A 10-ton meteor streaked at supersonic speed over Russia's Ural Mountains on Friday, setting off blasts that injured nearly 1,100 people and frightened countless more.
The meteor that crashed to earth in Russia was about 55 feet in diameter, weighed around 10,000 tons and was made from a stony material, scientists said, making it the largest such object to hit the Earth in more than a century.
'We would expect an event of this magnitude to occur once every 100 years.'
- Paul Chodas of NASA's Near-Earth Object Program Office
Large pieces of it have yet to be found. However, a team from Ural Federal University, which is based in Yekaterinburg, collected 53 fragments, the largest of which was 7 millimeters, according to Viktor Grokhovsky, a scientist at the university.
Data from a global network of sensors indicated that the meteor's fiery disintegration as it neared earth near Chelyabinsk, Russia, unleashed nearly 500 kilotons of energy, more than 30 times the energy of the Hiroshima atomic bomb.
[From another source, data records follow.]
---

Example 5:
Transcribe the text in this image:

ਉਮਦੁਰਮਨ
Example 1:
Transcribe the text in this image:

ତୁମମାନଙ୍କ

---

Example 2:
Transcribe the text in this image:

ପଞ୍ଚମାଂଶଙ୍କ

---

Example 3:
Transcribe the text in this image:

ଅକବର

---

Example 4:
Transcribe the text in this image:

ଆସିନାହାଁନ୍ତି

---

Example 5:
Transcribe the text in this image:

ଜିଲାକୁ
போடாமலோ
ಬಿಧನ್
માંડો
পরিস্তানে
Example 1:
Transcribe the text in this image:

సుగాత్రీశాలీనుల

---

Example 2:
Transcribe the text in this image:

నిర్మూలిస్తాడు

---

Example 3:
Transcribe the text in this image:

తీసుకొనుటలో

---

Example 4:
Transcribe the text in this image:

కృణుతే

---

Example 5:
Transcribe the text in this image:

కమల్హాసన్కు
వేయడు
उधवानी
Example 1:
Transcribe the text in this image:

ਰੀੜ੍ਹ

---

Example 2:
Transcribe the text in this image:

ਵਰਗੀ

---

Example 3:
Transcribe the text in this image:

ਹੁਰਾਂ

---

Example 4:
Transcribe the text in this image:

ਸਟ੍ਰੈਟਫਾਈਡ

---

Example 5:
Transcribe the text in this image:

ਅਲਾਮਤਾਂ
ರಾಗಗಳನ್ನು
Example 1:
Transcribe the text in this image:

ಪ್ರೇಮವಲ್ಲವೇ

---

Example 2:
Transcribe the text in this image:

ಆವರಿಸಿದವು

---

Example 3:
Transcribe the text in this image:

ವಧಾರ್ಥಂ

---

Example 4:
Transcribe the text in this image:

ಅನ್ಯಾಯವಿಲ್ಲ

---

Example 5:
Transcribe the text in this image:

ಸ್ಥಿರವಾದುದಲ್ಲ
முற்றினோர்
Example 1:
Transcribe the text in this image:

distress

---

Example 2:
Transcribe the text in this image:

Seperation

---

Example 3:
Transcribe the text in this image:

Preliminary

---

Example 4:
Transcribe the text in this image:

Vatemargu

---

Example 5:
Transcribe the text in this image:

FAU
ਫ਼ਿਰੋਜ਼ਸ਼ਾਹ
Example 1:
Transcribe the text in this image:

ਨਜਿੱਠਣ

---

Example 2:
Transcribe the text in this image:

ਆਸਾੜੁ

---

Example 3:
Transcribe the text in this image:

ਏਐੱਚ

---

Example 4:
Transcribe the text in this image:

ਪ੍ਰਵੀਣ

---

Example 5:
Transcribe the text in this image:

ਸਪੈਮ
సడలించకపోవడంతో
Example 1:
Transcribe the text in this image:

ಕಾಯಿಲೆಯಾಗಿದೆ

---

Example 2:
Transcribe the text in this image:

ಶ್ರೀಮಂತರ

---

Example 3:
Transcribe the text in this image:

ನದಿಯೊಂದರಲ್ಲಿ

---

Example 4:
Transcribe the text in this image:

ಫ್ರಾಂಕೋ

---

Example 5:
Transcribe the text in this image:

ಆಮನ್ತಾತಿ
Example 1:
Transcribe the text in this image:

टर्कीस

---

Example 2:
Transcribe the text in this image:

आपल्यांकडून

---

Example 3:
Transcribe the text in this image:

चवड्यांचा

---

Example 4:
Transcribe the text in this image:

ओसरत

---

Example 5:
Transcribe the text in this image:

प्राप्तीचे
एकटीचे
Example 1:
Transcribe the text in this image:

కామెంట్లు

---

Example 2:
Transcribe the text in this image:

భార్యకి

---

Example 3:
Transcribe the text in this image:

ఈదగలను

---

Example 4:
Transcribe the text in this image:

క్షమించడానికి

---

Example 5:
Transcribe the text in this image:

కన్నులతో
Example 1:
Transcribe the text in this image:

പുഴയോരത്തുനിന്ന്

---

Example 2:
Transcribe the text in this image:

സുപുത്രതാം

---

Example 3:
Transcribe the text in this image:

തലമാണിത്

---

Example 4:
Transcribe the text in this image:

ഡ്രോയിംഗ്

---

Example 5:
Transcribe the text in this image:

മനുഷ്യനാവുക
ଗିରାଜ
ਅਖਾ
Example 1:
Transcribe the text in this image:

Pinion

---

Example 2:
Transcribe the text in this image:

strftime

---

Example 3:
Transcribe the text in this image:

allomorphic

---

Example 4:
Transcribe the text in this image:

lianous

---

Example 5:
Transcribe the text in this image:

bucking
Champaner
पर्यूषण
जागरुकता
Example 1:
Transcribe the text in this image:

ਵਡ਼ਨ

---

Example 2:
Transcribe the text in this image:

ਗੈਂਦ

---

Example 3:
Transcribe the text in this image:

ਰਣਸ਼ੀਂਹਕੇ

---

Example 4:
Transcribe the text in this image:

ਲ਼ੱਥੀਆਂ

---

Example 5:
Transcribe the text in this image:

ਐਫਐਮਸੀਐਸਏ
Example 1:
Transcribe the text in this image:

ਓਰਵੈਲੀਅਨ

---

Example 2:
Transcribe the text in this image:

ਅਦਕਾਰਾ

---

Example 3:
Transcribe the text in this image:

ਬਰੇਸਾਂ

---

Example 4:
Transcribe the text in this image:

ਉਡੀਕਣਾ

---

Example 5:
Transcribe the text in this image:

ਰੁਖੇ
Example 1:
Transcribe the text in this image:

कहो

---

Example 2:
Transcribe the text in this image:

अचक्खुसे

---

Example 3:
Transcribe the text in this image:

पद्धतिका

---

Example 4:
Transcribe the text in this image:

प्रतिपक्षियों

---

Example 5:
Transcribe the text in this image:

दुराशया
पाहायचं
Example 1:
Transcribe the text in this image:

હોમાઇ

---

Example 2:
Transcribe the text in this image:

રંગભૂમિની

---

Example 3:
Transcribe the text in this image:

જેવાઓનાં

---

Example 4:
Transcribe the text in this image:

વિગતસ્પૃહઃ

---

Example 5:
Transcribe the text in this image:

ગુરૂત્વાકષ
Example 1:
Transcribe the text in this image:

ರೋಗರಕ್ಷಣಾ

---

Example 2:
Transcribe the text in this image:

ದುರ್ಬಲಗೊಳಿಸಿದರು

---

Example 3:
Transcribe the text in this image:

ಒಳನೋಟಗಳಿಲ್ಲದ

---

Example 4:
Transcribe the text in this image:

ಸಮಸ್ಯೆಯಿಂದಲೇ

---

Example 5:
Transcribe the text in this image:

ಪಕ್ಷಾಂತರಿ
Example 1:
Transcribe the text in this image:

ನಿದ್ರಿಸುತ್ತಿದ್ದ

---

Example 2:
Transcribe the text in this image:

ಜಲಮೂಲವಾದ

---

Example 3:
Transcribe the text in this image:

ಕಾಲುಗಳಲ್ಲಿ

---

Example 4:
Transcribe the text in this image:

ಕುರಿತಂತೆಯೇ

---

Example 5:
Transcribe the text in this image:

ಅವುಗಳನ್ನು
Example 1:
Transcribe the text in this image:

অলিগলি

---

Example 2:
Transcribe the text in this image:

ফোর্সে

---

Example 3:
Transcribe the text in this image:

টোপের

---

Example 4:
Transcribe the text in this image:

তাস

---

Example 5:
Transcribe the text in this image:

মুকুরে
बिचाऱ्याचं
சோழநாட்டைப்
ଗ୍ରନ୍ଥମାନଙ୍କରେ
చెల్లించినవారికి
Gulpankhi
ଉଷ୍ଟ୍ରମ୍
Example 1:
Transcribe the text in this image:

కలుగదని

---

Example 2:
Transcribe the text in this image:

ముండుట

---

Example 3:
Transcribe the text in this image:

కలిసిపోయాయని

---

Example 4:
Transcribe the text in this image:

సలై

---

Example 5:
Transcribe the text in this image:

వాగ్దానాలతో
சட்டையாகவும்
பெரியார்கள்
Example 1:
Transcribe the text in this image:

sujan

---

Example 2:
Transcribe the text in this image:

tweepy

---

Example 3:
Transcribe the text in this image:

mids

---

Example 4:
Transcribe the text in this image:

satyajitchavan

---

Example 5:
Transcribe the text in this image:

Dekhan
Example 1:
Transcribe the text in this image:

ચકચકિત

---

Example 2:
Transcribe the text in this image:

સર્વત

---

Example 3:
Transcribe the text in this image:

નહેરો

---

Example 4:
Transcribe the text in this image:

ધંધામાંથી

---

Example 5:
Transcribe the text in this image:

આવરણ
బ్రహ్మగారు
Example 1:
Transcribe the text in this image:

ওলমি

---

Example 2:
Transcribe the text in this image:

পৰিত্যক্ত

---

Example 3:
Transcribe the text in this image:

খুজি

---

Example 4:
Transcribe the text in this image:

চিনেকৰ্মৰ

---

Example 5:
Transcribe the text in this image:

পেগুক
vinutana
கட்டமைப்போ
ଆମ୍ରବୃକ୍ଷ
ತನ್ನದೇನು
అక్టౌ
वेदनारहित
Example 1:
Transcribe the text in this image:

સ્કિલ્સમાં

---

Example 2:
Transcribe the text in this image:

It is the largest reported meteor since the one that hit Tunguska, Siberia, in 1908, according to the National Aeronautics and Space Administration. The U.S. agency's new estimate of the meteor's size was a marked increase from its initial one.
"We would expect an event of this magnitude to occur once every 100 years," said Paul Chodas of NASA's Near-Earth Object Program Office. "When you have a fireball of this size we would expect a large number of meteorites to reach the surface and in this case there were probably some large ones."